I got sober in September on 2017 and started therapy and going to meetings. My wife and I were reconnecting and going on date nights and trips that were all fun and reenergizing our marriage and we loved each other and we were enjoying our time together. 

Then in December (right around xmas time) she told me she was thinking about sleeping with other people. She said she wouldn't because she didn't want to lose me. So she just didn't desire me. 

At that point sobriety was easy because I wanted to save my marriage and it was more important to me thank drinking, but because I was sober all my issues came flooding back all at once. 

I was a combat photographer in the Middle East for a long time and the things I saw have haunted me.

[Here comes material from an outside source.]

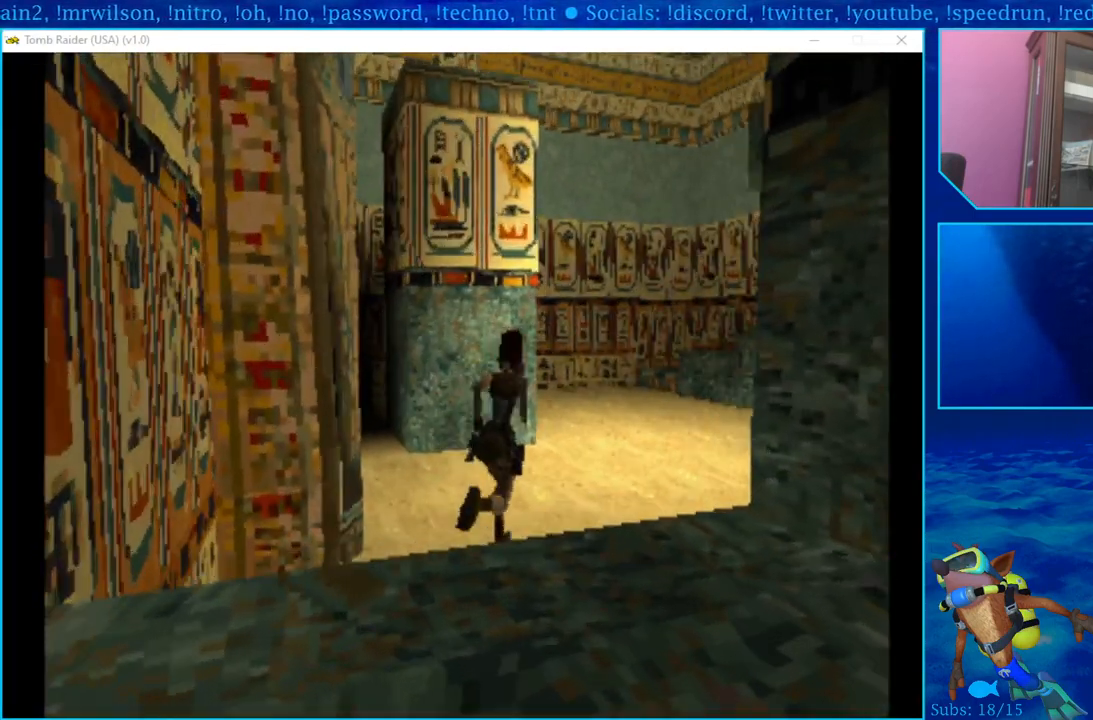
{"buttons": ["DPAD_UP"], "left_stick": "center", "right_stick": "center", "events": [[333, "DPAD_RIGHT", "down"], [467, "DPAD_RIGHT", "up"]]}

I get nightmares, breakdowns, emotionally i was shattered. 

I was abused as a child, friends of mine were murdered and the list goes on. I never dealt with these things until I got sober and when my wife told me she wanted to sleep with other people it added more stress and anxiety. 

My wife had started a new job earlier in the year and I noticed she started to change and hangout with guy friends after work. Then she started hanging out with a tattoo artist that went to her pizza place. My wife and I were driving around one night and she mentioned she went to his house 'last week' and I was surprised. She was taking him pizza to his house after work (she was not a pizza delivery person). 

She kept doing this a few times and It was looking to me that she was looking for reasons to hangout with this guy andI asked her what was going on and she said they were friends. She even took me there one night and my anxiety was so bad i passed out. This whole time I was still struggling with PTSD, anxiety and sever depression and she knew all of this. 

I couldn't eat, I was having nightmares and couldn't sleep. I lost 20 pounds. 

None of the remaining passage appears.